What you need to do
The records that follow are to be repeated without alteration.

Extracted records
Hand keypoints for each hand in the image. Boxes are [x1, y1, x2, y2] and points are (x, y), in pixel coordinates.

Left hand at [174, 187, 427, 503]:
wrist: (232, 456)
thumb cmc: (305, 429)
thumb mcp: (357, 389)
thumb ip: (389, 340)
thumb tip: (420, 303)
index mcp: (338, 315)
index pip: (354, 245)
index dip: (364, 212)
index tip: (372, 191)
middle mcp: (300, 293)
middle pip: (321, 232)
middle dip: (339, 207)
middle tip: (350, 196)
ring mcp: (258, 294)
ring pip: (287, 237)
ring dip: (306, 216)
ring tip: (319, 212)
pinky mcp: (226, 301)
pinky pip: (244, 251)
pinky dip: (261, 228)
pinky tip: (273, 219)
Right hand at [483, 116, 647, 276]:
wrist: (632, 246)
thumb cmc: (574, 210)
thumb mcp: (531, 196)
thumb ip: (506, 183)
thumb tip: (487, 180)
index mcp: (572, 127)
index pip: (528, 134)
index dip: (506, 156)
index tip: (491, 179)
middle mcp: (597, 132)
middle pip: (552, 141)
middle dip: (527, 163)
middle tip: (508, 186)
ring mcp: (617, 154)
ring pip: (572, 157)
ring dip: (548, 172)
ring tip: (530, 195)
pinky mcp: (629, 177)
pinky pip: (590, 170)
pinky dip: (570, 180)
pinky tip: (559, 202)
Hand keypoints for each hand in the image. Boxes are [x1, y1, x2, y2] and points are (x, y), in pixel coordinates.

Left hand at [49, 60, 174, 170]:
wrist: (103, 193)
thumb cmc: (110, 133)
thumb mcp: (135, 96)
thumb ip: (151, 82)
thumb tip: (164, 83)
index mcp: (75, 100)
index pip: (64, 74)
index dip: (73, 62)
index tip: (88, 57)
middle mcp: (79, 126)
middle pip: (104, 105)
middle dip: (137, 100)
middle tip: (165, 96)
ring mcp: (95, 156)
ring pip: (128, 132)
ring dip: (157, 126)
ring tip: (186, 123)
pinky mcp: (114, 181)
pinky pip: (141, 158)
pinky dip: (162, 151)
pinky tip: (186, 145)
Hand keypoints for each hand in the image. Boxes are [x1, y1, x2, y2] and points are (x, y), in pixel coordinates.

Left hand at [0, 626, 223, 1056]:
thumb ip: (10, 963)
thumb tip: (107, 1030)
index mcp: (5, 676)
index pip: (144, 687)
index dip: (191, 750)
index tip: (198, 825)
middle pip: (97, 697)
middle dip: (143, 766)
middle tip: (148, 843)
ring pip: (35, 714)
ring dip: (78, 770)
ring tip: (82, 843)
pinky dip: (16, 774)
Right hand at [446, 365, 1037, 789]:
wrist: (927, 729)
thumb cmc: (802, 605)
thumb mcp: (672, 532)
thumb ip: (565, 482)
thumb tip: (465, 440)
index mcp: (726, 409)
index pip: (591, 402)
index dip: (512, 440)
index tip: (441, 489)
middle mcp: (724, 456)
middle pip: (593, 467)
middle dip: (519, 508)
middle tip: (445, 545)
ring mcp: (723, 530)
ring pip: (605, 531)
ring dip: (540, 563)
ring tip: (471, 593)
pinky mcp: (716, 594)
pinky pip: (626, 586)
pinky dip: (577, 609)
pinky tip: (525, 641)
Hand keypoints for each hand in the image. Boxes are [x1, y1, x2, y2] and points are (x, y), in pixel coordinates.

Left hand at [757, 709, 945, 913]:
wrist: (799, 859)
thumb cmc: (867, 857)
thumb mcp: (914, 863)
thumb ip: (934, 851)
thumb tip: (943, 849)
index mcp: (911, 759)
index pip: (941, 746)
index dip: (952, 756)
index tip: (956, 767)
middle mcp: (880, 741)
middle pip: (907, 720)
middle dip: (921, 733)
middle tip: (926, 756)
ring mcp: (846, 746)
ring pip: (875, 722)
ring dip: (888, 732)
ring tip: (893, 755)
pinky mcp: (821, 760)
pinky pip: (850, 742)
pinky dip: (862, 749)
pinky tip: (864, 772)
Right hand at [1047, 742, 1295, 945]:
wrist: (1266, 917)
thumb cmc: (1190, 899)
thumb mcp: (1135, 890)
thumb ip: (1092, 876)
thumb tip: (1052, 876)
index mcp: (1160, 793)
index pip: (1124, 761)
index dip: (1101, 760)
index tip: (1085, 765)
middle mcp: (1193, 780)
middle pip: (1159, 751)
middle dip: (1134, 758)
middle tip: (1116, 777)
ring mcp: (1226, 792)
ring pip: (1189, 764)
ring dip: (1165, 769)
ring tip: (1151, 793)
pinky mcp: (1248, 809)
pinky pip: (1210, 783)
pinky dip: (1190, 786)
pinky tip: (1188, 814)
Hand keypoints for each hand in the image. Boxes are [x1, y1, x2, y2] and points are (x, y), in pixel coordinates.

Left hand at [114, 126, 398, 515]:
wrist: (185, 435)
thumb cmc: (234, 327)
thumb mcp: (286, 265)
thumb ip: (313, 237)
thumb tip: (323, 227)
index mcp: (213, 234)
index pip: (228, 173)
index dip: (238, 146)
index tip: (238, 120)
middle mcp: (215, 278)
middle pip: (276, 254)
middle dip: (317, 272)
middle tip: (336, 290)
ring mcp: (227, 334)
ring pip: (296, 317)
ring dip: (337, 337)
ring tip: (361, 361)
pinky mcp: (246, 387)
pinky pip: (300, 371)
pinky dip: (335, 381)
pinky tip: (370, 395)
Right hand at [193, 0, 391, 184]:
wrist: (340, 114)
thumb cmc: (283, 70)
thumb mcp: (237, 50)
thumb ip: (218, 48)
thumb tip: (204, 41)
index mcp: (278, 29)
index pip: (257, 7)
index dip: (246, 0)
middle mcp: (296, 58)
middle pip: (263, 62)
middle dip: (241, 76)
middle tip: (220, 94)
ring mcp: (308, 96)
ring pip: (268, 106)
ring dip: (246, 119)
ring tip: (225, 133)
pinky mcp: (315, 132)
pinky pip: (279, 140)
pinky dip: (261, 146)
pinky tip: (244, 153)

Output of the exercise
Hand keypoints for each hand in the image. Boxes are [x1, y1, x2, y2] and points are (x, y), in pixel coordinates.

Left hand at [174, 187, 427, 503]:
wrist: (232, 456)
thumb cmc: (305, 429)
thumb mcp: (357, 389)
thumb ip: (389, 340)
thumb tip: (420, 303)
index mcp: (338, 315)
index pip: (354, 245)
index dip: (364, 212)
index tip: (372, 191)
middle mcp: (300, 293)
middle pip: (321, 232)
middle dip: (339, 207)
middle tip: (350, 196)
ring mcp: (258, 294)
ring pip: (287, 237)
ring dip: (306, 216)
ring tip: (319, 212)
pinky mcp: (226, 301)
pinky pip: (244, 251)
pinky dip: (261, 228)
pinky tip: (273, 219)
Right hand at [483, 116, 647, 276]:
wrist: (632, 246)
thumb cmc: (574, 210)
thumb mcp: (531, 196)
thumb ip: (506, 183)
thumb tip: (487, 180)
index mcp: (572, 127)
index pip: (528, 134)
index dip: (506, 156)
index tip: (491, 179)
middle mcp: (597, 132)
middle pip: (552, 141)
middle dip: (527, 163)
middle tip: (508, 186)
ring mcp: (617, 154)
ring pip: (572, 157)
ring dip: (548, 172)
ring tip: (530, 195)
pinky mcp: (629, 177)
pinky pip: (590, 170)
pinky dip: (570, 180)
pinky tip: (559, 202)
Hand keypoints for each hand in the image. Boxes are [x1, y1, x2, y2] and points are (x, y), in pixel coordinates.

Left hand at [49, 60, 174, 170]:
wrist: (103, 193)
thumb cmc: (110, 133)
thumb mcp: (135, 96)
thumb ip: (151, 82)
thumb tip: (164, 83)
index mcp: (75, 100)
index pip: (64, 74)
index dip: (73, 62)
index tip: (88, 57)
middle mcp: (79, 126)
middle pip: (104, 105)
middle dip: (137, 100)
middle tip: (165, 96)
ring mcp: (95, 156)
ring pip: (128, 132)
ring dip: (157, 126)
ring tip: (186, 123)
pinky mcp: (114, 181)
pinky pip: (141, 158)
pinky dip: (162, 151)
pinky tip: (186, 145)
Hand keypoints for each hand in the image. Boxes are [x1, y1, x2, y2] and points are (x, y), in pixel coordinates.

Left hand at [0, 626, 223, 1056]:
thumb ip: (10, 963)
thumb tip: (107, 1030)
index mcp: (5, 676)
index pip: (144, 687)
index dip: (191, 750)
index tip: (198, 825)
middle pip: (97, 697)
middle dip: (143, 766)
middle tip: (148, 843)
ring pip: (35, 714)
ring dip: (78, 770)
ring tip: (82, 843)
pinky dip: (16, 774)
Right hand at [446, 365, 1037, 789]:
wrist: (927, 729)
thumb cmc: (802, 605)
thumb mcp: (672, 532)
thumb ip: (565, 482)
thumb tip: (465, 440)
index mcp: (726, 409)
index pip: (591, 402)
index dip: (512, 440)
index tip: (441, 489)
middle mcp: (724, 456)
middle pip: (593, 467)
middle dip: (519, 508)
middle tip: (445, 545)
ring mcp: (723, 530)
ring pip: (605, 531)
ring dip: (540, 563)
ring tip: (471, 593)
pinky mcp: (716, 594)
pinky pip: (626, 586)
pinky dip: (577, 609)
pinky tip: (525, 641)
Hand keypoints for each hand in the image. Boxes are [x1, y1, x2, y2] and points are (x, y), in pixel coordinates.

Left hand at [757, 709, 945, 913]:
wrist: (799, 859)
thumb cmc: (867, 857)
thumb mcp: (914, 863)
thumb ip: (934, 851)
thumb tip: (943, 849)
index mcp: (911, 759)
index pip: (941, 746)
index dip: (952, 756)
index tip: (956, 767)
middle mcp: (880, 741)
middle pip: (907, 720)
middle dip: (921, 733)
middle tip: (926, 756)
ring mcp: (846, 746)
ring pip: (875, 722)
ring dip: (888, 732)
ring tip: (893, 755)
pinky mcp: (821, 760)
pinky pip: (850, 742)
pinky dip: (862, 749)
pinky tip: (864, 772)
Right hand at [1047, 742, 1295, 945]:
wrist: (1266, 917)
thumb cmc: (1190, 899)
thumb mcp: (1135, 890)
thumb ip: (1092, 876)
thumb tip: (1052, 876)
index mcp: (1160, 793)
index pip: (1124, 761)
index dip: (1101, 760)
index tip: (1085, 765)
middle mcp: (1193, 780)
middle pip: (1159, 751)
middle dip: (1134, 758)
middle tip: (1116, 777)
ring mcp: (1226, 792)
ring pip: (1189, 764)
ring dip: (1165, 769)
ring tip: (1151, 793)
pinky mcp: (1248, 809)
pinky pip: (1210, 783)
pinky dip: (1190, 786)
pinky tip: (1188, 814)
Hand keypoints for each hand in the image. Boxes are [x1, y1, x2, y2] and points are (x, y), in pixel coordinates.

Left hand at [114, 126, 398, 515]:
wrist: (185, 435)
thumb cmc: (234, 327)
thumb mcp: (286, 265)
thumb ip: (313, 237)
thumb tip: (323, 227)
index mcp: (213, 234)
index pip: (228, 173)
index dip: (238, 146)
index tip: (238, 120)
middle mcp: (215, 278)
middle pip: (276, 254)
middle dip: (317, 272)
middle tip: (336, 290)
ring mcp: (227, 334)
ring pip: (296, 317)
ring dip: (337, 337)
ring tip: (361, 361)
pinky mcp: (246, 387)
pinky pip: (300, 371)
pinky dip: (335, 381)
pinky tip: (370, 395)
Right hand at [193, 0, 391, 184]:
wrist: (340, 114)
thumb cmc: (283, 70)
thumb mcp: (237, 50)
thumb ip: (218, 48)
thumb tip: (204, 41)
index mcp: (278, 29)
index pip: (257, 7)
index dip: (246, 0)
middle mcp: (296, 58)
middle pip: (263, 62)
middle dip: (241, 76)
middle tip: (220, 94)
ring mcp: (308, 96)
ring pip: (268, 106)
ring dip: (246, 119)
ring tip: (225, 133)
pinky mcp: (315, 132)
pinky pip: (279, 140)
pinky dip: (261, 146)
pinky tip: (244, 153)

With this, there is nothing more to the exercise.